■ **Estratto del documento**:
•••

R) In tutta la storia delle Olimpiadi, l’economia di nessun Paese è mai ripartita grazie ai Giochi, ma i cittadini si sono dovuti sobbarcare costi e oneri. Eccetto una o due eccezioni, in seguito a questo evento si sono sempre verificate recessione economica e svalutazione della moneta. La città di Torino, che ha organizzato i Giochi invernali nel 2006, è una delle città più indebitate d’Italia. Sono anche contro il gigantismo delle Olimpiadi: impianti enormi che poi vengono abbandonati. Non sono a sfavore alle Olimpiadi in sé, visto che ho partecipato a cinque edizioni, ma sono contrario all’organizzazione dei Giochi in paesi che hanno problemi economici.
D) Qual è, nella sua esperienza, l’impatto ambientale di questi eventi?

•••

(Voci di un dataset)
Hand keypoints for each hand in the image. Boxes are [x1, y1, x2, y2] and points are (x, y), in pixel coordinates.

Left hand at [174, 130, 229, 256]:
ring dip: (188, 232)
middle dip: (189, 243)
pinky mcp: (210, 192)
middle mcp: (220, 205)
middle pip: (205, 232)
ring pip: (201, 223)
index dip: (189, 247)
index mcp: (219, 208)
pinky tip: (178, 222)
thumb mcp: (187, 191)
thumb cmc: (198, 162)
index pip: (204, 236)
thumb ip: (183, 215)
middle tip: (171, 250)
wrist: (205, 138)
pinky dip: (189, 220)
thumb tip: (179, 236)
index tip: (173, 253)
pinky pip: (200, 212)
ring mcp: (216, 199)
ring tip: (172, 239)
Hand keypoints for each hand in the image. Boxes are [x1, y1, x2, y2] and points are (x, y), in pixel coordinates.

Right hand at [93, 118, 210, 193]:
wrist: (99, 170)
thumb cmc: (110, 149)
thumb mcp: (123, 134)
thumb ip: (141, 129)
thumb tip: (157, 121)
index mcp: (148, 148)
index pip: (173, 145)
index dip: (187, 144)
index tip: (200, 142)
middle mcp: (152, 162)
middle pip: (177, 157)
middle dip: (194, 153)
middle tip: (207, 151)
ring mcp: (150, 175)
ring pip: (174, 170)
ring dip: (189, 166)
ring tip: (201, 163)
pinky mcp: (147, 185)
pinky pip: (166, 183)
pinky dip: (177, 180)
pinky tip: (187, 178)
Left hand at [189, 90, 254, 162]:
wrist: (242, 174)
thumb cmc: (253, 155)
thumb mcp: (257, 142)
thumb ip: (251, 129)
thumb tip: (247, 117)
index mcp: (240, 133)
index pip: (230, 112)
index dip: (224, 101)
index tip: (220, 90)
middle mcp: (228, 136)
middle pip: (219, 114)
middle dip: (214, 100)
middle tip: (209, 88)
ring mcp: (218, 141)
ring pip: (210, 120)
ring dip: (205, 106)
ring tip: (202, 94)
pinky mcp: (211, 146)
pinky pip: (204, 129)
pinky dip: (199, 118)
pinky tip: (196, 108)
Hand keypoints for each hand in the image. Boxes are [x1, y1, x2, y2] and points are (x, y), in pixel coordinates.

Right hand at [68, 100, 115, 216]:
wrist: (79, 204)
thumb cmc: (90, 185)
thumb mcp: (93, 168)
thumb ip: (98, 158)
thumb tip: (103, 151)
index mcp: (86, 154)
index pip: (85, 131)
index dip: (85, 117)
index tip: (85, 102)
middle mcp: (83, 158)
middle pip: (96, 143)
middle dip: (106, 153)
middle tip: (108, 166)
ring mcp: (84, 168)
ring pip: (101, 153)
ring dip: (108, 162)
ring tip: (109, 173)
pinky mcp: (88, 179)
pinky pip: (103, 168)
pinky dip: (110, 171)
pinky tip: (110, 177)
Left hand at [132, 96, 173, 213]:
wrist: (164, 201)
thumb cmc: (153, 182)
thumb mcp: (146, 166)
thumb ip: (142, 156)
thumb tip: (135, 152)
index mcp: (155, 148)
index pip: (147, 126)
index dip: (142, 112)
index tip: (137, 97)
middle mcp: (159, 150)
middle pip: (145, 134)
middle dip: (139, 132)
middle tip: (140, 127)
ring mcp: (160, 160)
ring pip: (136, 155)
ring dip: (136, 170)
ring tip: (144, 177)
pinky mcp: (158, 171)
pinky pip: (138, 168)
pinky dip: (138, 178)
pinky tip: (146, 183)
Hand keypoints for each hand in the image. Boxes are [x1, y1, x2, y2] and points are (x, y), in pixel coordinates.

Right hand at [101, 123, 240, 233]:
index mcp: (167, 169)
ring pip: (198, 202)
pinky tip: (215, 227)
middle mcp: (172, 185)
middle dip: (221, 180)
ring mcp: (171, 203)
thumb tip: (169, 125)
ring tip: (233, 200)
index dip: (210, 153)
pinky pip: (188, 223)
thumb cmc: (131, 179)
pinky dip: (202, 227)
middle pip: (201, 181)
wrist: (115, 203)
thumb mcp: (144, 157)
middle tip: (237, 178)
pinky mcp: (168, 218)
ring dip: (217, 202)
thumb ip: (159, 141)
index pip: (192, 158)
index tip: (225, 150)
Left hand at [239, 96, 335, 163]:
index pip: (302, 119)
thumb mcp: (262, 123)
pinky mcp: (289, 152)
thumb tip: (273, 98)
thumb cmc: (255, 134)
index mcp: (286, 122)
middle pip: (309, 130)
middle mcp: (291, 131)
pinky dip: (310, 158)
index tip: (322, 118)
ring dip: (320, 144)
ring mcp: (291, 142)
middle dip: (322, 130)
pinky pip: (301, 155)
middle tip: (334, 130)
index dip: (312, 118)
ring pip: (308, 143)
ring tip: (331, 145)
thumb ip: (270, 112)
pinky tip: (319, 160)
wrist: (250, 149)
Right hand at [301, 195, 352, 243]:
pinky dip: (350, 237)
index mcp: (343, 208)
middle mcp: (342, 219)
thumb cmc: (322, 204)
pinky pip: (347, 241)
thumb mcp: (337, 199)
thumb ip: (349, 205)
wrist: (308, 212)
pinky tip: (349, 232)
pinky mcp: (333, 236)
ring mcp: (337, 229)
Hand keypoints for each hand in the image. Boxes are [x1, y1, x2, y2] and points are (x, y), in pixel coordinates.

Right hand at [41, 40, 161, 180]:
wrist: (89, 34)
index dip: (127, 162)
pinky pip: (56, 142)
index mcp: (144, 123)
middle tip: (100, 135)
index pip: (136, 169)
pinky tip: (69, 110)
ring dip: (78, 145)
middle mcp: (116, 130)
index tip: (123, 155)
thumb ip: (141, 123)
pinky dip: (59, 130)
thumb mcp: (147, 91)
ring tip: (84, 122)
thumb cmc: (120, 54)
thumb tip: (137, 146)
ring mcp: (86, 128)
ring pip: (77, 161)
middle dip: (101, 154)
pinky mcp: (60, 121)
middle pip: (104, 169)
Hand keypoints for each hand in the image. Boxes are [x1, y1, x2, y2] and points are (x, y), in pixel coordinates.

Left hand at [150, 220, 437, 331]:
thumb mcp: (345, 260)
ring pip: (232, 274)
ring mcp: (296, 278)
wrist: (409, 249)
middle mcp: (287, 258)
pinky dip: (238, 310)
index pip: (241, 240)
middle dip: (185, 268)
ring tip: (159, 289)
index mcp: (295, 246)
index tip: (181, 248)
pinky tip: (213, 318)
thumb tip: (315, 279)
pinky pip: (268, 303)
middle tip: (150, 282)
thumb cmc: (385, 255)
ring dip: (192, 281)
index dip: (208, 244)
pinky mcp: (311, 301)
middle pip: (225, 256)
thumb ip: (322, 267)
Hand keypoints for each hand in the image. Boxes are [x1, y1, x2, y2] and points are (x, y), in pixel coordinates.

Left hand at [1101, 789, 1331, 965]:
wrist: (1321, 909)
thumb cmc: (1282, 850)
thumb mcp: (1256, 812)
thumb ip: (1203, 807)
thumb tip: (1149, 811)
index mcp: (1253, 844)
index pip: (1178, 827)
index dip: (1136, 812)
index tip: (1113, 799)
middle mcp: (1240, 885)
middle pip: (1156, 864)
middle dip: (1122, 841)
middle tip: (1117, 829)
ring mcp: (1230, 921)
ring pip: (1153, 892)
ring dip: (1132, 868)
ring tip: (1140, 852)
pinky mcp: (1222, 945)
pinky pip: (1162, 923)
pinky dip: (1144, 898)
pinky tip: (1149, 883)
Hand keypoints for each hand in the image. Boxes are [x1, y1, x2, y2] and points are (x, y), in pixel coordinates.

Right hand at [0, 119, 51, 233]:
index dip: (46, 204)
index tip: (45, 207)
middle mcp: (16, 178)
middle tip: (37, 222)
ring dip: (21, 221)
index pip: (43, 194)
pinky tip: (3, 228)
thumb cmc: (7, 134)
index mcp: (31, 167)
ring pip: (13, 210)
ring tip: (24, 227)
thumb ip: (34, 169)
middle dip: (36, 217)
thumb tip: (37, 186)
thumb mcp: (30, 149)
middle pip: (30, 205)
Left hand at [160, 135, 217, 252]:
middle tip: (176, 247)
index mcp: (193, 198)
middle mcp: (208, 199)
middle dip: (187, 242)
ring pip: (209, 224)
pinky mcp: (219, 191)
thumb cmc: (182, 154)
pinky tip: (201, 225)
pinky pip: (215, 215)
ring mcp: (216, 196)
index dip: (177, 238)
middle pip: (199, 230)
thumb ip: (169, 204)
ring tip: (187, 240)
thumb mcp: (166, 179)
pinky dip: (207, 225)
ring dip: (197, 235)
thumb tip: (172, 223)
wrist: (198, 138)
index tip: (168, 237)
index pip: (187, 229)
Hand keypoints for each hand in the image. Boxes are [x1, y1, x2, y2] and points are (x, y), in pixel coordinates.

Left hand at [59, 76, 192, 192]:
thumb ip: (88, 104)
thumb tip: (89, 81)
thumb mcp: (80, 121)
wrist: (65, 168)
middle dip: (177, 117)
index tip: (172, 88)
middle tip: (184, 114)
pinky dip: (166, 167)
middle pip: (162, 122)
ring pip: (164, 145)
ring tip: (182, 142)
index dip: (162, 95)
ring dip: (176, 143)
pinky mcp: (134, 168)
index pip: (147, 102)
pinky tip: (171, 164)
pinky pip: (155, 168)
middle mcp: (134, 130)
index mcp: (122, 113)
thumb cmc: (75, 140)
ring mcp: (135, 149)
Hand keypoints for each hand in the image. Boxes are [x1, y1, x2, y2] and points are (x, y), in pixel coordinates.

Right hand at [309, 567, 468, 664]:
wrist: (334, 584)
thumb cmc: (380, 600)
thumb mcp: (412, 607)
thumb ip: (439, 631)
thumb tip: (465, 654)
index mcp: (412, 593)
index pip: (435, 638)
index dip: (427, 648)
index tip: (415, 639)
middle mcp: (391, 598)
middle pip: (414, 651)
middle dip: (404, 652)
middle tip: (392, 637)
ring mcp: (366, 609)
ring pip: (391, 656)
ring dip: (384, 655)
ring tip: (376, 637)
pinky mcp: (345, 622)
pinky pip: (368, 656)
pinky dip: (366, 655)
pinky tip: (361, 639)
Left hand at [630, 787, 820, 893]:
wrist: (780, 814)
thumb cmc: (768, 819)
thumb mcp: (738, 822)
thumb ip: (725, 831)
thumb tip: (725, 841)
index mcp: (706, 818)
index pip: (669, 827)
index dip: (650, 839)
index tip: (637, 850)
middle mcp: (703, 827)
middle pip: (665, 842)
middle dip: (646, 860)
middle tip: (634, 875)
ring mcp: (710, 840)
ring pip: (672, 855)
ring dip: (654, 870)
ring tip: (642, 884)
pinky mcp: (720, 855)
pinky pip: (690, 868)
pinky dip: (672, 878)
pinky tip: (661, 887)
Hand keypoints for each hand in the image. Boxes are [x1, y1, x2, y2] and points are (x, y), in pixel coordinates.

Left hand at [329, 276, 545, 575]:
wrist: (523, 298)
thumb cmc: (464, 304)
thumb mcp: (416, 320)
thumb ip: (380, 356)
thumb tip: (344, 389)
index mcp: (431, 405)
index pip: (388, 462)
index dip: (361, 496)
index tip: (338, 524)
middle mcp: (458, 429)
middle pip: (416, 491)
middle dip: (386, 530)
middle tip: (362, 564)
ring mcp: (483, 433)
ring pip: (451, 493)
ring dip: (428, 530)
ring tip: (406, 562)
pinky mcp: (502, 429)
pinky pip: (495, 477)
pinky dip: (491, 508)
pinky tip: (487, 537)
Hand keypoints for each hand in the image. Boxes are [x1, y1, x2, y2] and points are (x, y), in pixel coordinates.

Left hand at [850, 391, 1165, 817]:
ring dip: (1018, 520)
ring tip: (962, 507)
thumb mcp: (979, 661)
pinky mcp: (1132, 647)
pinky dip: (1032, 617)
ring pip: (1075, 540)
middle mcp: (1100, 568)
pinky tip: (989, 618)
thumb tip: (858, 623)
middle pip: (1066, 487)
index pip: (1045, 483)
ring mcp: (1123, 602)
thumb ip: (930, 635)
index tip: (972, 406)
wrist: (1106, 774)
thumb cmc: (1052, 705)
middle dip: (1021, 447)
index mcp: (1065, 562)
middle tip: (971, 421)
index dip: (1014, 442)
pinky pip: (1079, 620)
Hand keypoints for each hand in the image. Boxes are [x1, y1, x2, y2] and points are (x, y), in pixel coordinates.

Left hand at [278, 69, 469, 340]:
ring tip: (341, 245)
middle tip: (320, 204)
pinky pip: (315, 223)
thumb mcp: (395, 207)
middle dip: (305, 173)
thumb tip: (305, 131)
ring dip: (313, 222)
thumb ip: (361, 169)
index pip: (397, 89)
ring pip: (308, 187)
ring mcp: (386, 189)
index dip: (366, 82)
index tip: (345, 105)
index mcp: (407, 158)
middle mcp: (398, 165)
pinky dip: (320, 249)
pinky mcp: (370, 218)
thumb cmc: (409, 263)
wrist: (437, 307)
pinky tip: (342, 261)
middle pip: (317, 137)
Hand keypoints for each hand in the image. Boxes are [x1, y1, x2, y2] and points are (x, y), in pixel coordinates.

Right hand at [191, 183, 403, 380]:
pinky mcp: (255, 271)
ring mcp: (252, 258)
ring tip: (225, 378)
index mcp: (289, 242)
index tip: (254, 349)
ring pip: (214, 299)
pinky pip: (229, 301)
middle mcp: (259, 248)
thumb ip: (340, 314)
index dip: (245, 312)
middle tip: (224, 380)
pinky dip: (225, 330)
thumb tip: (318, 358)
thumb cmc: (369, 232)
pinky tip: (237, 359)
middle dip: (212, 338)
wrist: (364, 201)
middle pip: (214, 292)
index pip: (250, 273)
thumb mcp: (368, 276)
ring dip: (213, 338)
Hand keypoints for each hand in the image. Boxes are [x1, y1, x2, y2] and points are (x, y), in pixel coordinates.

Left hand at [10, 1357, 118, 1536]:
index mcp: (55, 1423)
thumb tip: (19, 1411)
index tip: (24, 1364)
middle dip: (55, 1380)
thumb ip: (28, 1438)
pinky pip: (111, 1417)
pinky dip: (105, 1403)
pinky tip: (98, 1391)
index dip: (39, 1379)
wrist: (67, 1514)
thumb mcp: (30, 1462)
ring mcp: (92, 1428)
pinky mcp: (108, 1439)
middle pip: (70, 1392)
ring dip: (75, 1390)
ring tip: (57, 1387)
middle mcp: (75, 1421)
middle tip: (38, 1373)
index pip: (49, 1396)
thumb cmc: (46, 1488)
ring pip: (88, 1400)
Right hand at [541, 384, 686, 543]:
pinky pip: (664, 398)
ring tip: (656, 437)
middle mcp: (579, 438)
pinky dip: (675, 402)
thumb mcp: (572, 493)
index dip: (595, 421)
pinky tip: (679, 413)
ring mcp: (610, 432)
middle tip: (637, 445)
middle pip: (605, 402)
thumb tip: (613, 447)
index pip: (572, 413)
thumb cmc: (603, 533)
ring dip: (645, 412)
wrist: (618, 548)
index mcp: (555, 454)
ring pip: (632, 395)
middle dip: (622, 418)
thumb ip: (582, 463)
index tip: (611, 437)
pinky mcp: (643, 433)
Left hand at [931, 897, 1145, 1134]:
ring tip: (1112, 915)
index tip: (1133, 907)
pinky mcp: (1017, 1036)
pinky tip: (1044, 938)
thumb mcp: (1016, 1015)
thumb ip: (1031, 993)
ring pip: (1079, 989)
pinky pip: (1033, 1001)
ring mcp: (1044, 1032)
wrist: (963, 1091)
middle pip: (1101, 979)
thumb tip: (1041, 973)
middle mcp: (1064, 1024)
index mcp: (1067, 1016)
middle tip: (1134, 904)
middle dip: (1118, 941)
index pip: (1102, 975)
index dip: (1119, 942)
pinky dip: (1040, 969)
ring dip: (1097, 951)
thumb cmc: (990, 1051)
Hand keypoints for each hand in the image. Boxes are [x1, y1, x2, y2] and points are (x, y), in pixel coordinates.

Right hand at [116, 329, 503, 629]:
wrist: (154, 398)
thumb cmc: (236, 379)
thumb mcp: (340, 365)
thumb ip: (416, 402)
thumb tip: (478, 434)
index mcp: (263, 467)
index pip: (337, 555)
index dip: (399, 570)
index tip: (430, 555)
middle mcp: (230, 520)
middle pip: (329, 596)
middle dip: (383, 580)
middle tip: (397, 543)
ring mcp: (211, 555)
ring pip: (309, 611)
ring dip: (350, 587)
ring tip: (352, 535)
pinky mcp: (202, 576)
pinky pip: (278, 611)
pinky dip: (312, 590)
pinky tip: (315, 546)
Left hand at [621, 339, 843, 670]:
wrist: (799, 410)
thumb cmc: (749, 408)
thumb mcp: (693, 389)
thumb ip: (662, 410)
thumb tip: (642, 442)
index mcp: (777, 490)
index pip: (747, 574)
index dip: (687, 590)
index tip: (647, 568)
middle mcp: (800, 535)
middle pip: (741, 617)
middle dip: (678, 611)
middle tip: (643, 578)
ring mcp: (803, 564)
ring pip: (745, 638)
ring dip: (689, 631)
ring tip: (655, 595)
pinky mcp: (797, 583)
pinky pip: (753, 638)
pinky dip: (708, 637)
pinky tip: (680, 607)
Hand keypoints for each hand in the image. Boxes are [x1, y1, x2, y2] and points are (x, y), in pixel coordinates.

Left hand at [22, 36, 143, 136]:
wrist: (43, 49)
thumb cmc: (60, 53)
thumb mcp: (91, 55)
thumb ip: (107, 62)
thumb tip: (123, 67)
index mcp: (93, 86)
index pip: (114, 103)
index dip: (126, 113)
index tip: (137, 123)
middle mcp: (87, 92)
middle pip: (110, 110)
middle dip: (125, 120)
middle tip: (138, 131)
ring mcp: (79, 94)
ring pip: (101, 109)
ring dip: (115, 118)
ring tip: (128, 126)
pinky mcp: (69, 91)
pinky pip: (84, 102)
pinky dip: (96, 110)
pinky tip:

•••

■ **Consegna 1**: Secondo il testo sulle Olimpiadi, a quante edizioni dei Giochi ha partecipato chi risponde?
■ **Consegna 2**: Trascrivi dal testo sulle Olimpiadi il brano che va da "R) In tutta" fino a "di questi eventi?" incluso.
Le voci provengono da una fonte diversa dal testo sulle Olimpiadi.

■ **Risposta 1**: A cinque edizioni.

■ **Risposta 2**:
R) In tutta la storia delle Olimpiadi, l’economia di nessun Paese è mai ripartita grazie ai Giochi, ma i cittadini si sono dovuti sobbarcare costi e oneri. Eccetto una o due eccezioni, in seguito a questo evento si sono sempre verificate recessione economica e svalutazione della moneta. La città di Torino, che ha organizzato i Giochi invernali nel 2006, è una delle città più indebitate d’Italia. Sono anche contro il gigantismo delle Olimpiadi: impianti enormi che poi vengono abbandonati. Non sono a sfavore alle Olimpiadi in sé, visto che ho partecipato a cinque edizioni, ma sono contrario all’organizzazione dei Giochi in paesi che hanno problemi economici.
D) Qual è, nella sua esperienza, l’impatto ambientale di questi eventi?